Exercise brief
If a line in the listing below contains "right", return that line.
[Provided data Boundary: Start]
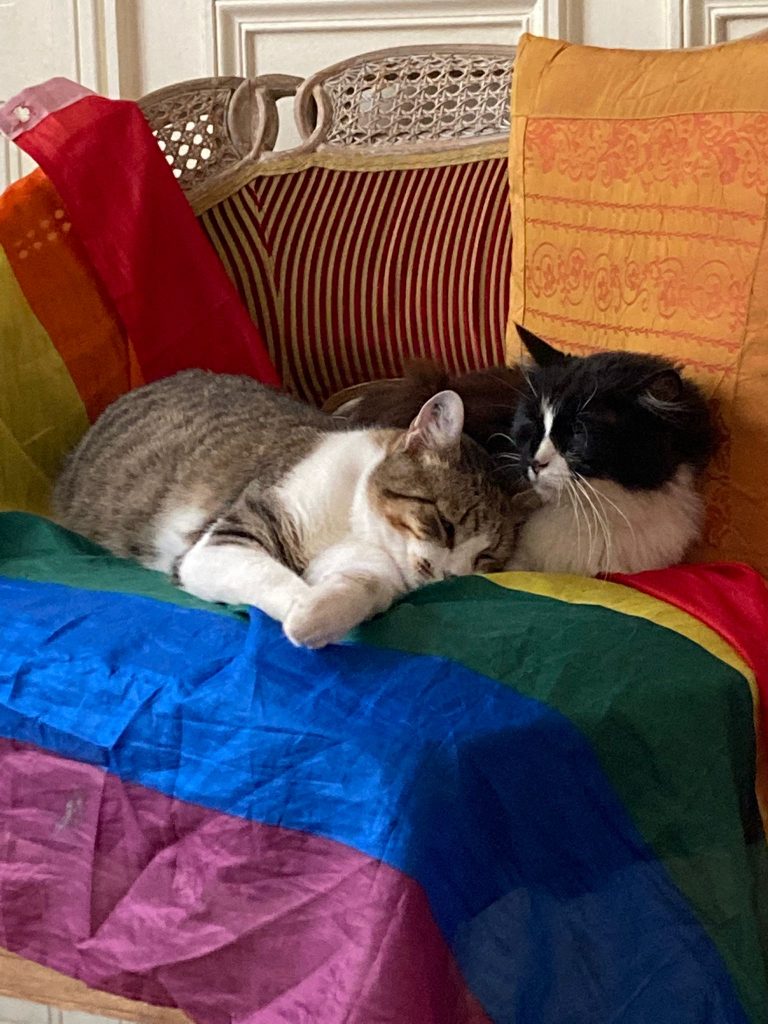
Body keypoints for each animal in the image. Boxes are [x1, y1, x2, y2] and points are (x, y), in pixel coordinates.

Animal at [53, 370, 523, 648]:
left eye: (486, 559)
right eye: (445, 524)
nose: (450, 577)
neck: (352, 520)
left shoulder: (365, 567)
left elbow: (364, 585)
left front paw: (321, 614)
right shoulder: (224, 540)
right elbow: (275, 578)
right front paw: (303, 613)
[Provided data Boundary: End]
Task response
right eye: (445, 524)
right shoulder: (224, 540)
right elbow: (275, 578)
right front paw: (303, 613)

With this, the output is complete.